Voice/Vision Holocaust Survivor Oral History Archive

Nancy Fordonski - May 29, 1982

Conditions in Ghetto (Continued)

That's okay. Do you know if there was any smuggling into the ghetto?

Yes, yes.

How it was done or…

Yes, people were smuggling in and out of the ghetto. This I know because uh, when they were going out to work, saw they had a chance. I mean, going out to work means that they left the ghetto. They were wor...in the city, because there were many places in the city that the Jews were called to work because they didn't want to use the Germans. The Germans were you know, better people, and the Jew was good you know, for all kind of dirty work and for all kind of hard work. So by the same token, going out sometime they got in touch, let's say, with a Polish guy from outside of the ghetto. And sometime one knew the other from before or even they didn't, so they knew the language. They could get a whole you know, they could uh, communicate. But that was, there were going on some business. Even if they risked their life, because they never knew with whom they are dealing, because even if the guy spoke Polish he could still be a German because Zdunska Wola was a city that uh, it was a German city really. The whole industry was uh, from knitting you know, and those things. And it was mostly, the Gentile people were mostly German people. I won't say German people that they were from Germany, but it was a mixed population. There were Polish people and there were German people. So here, and all the Germans they spoke Polish. So we really didn't know with whom you were dealing. You had to, if you want to survive and if you want to uh, have a few, a few more things or, or eat a little better or be dressed a little better, I wouldn't say nicer you know, just warmer, or have better shoes or a warmer coat, you had to risk your life.

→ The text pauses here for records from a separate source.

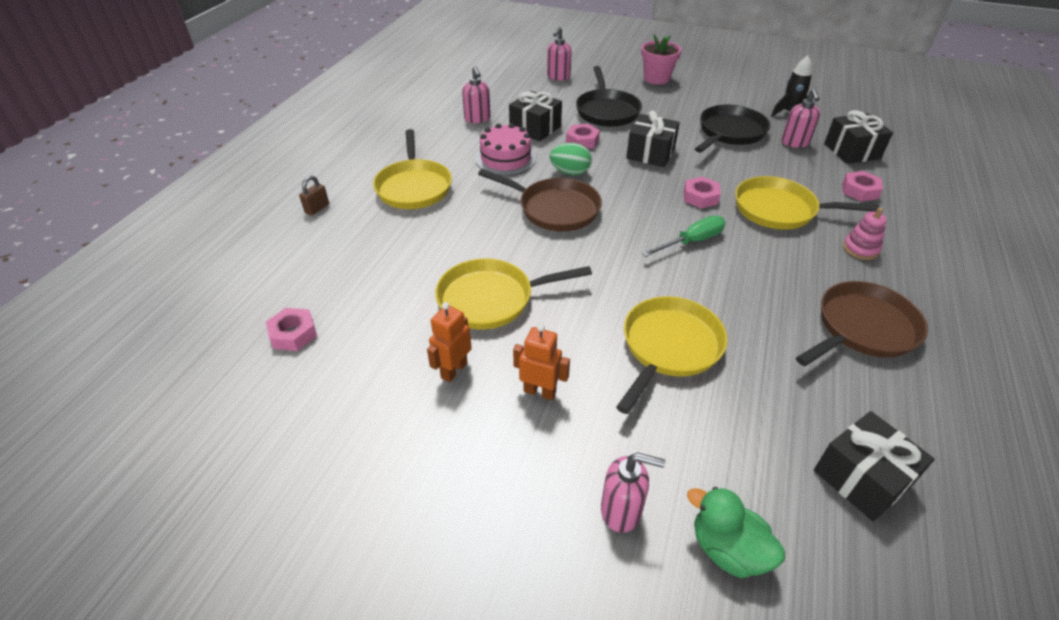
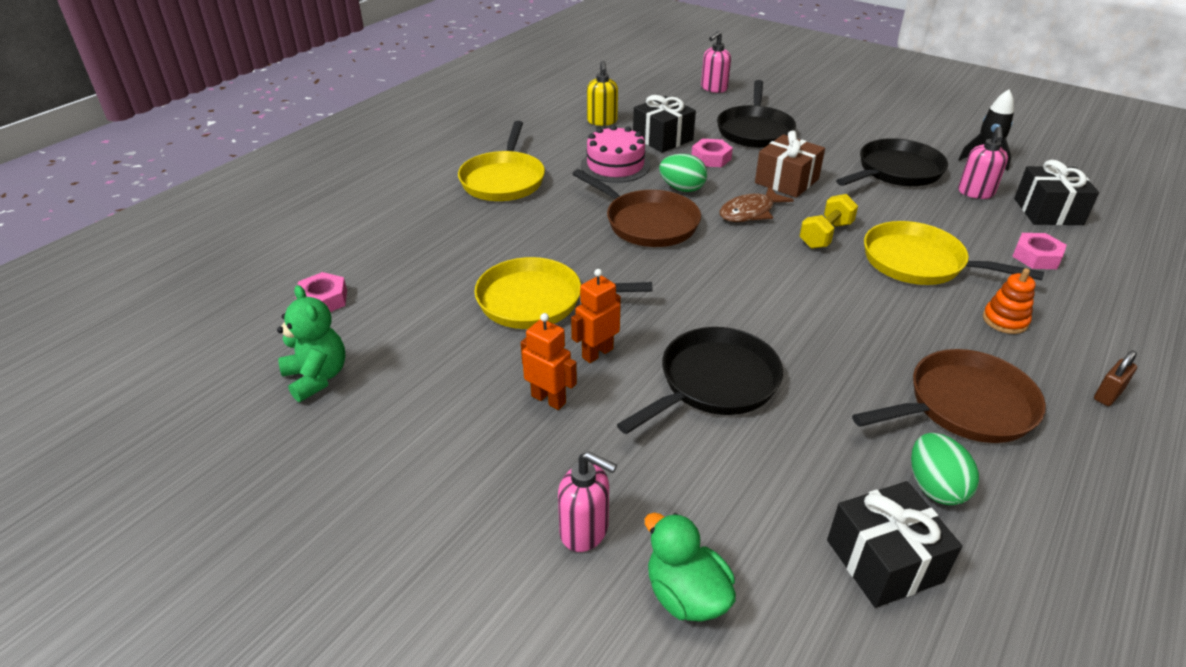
camera: 15 degrees right, 5 degrees down
(317, 208) = (395, 187): brown padlock -> brown padlock (1107, 395)
(320, 414) = (317, 377): none -> green teddy bear
(454, 370) = (467, 362): orange robot -> orange robot (597, 353)
(477, 119) = (602, 121): pink soap dispenser -> yellow soap dispenser
(633, 186) = (750, 212): none -> brown fish
(650, 153) = (786, 181): black gift -> brown gift
(656, 78) = (831, 103): pink flower pot -> none
(669, 347) = (714, 383): yellow pan -> black pan
(691, 241) = (792, 280): green screwdriver -> none
(700, 197) = (825, 235): pink nut -> yellow dumbbell
(860, 249) = (1005, 320): pink stacking toy -> orange stacking toy
(871, 404) = (935, 487): none -> green egg

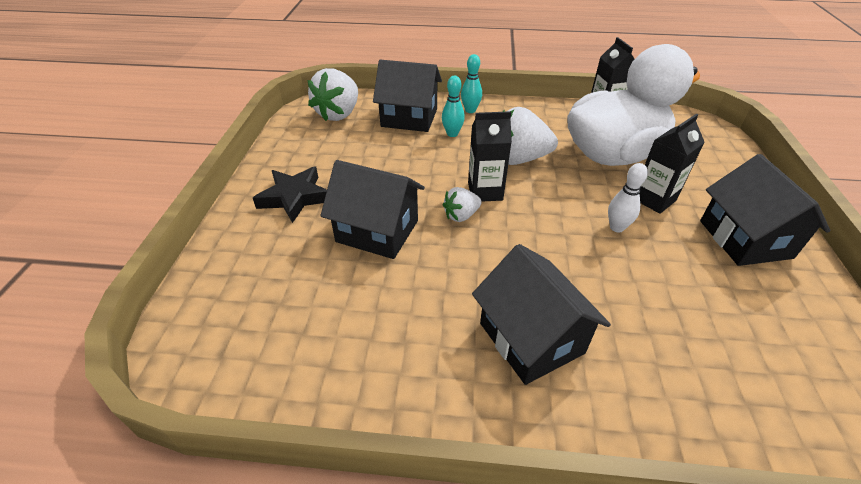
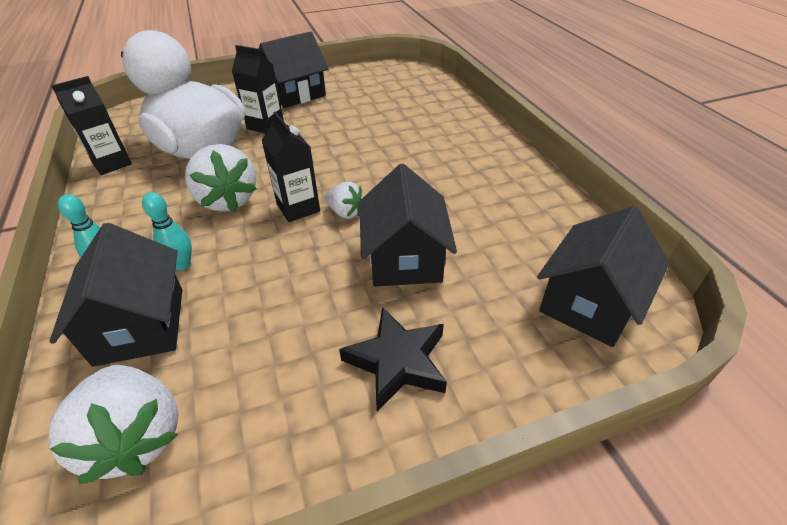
camera: 115 degrees left, 0 degrees up
(338, 114) = (136, 437): white strawberry -> white strawberry turned 60 degrees clockwise
(531, 338) = (449, 152): black house -> black house (589, 303)
(616, 227) = (312, 136): white bowling pin -> none

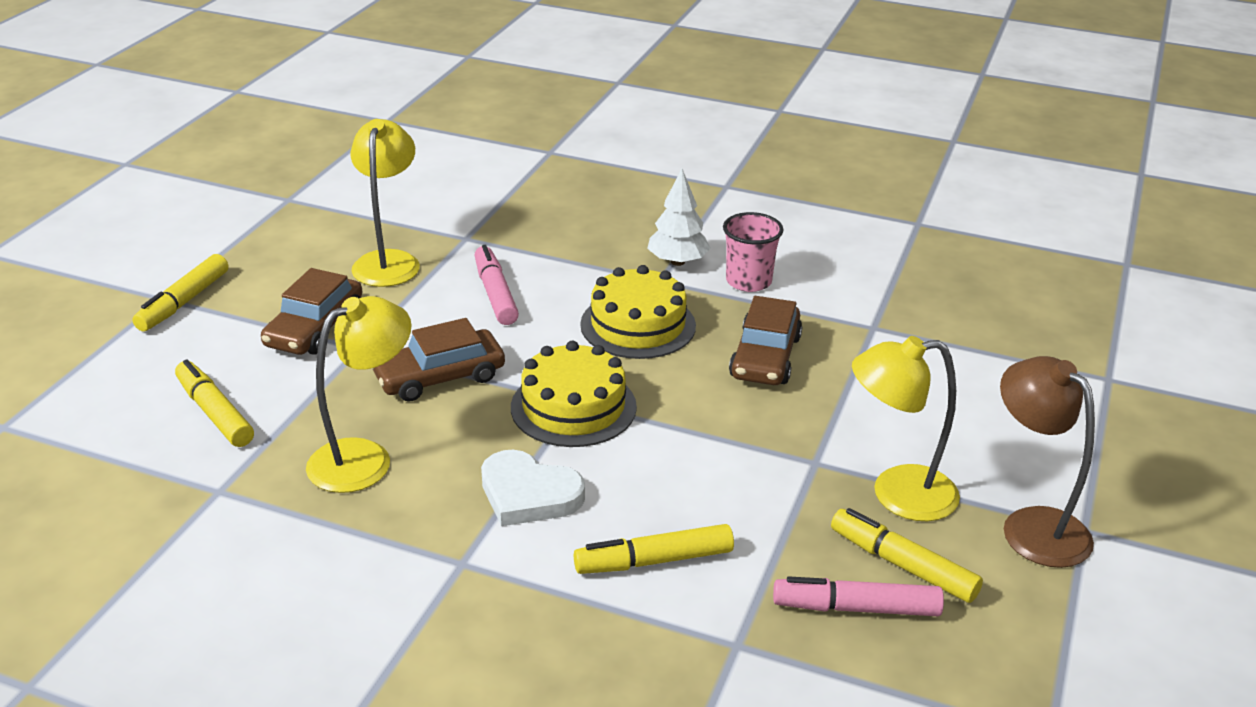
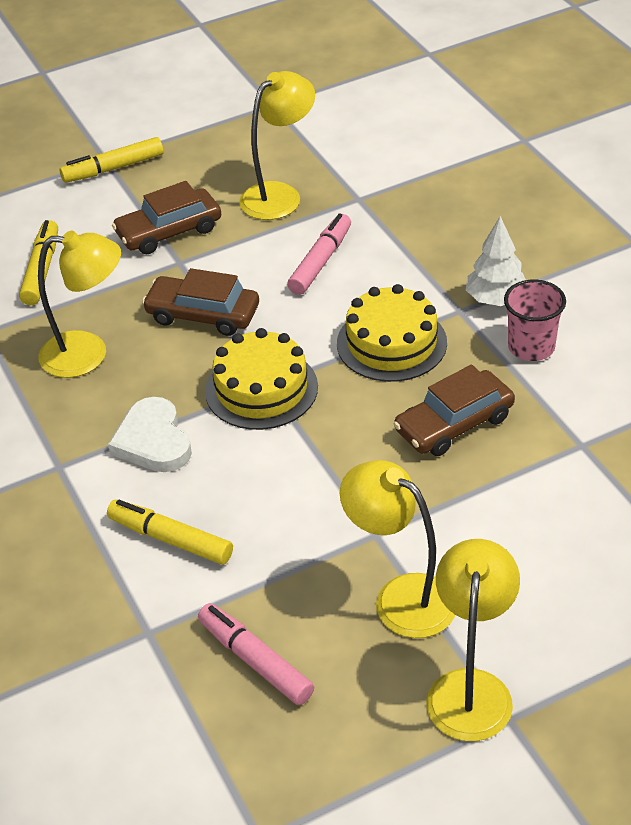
camera: 45 degrees right, 10 degrees up
(902, 565) = (330, 652): yellow marker -> none
(1032, 525) = (471, 688): brown lamp -> yellow lamp

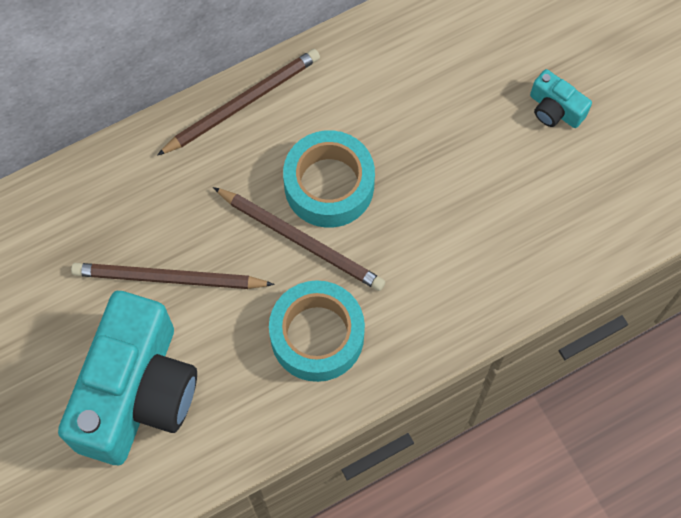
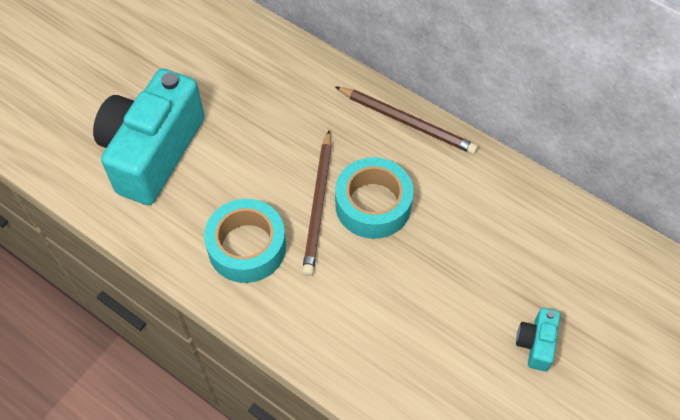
camera: 65 degrees right, 10 degrees down
(137, 392) = (152, 152): turquoise camera -> turquoise camera turned 120 degrees clockwise
(169, 278) = (246, 135): brown pencil -> none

Was there any resistance in the ghetto that you know of?

Not that I can recall.

Okay. Were you required to wear an armband?

Yes. We were wearing armbands and uh, and if it was, it was a yellow armband. And if it wasn't an armband, we had to have a Judenstern, a Juden star on our chest and on our back. This was like, if you were walking in the front, the Germans could see that a Juda is coming on, and if not, they could see you, if somebody was in back of you, they could see that it's still a Jude, a Jew. Say like it was uh, uh, they were against it, that religious people, Orthodox people should have beards. You probably know that in Poland it was a custom.

Mm-hm.

It's the same thing is here too, but here you see uh, already more people with beards, but in, in Europe, Poland, it was a custom that a religious man had a beard and payes. This was like a, uh…

Hair locks in front.

hair, hair locks coming uh, coming down in front of your face, of pa...your ears. And they were very much against it and they have to be shaved, they have to be shaved off.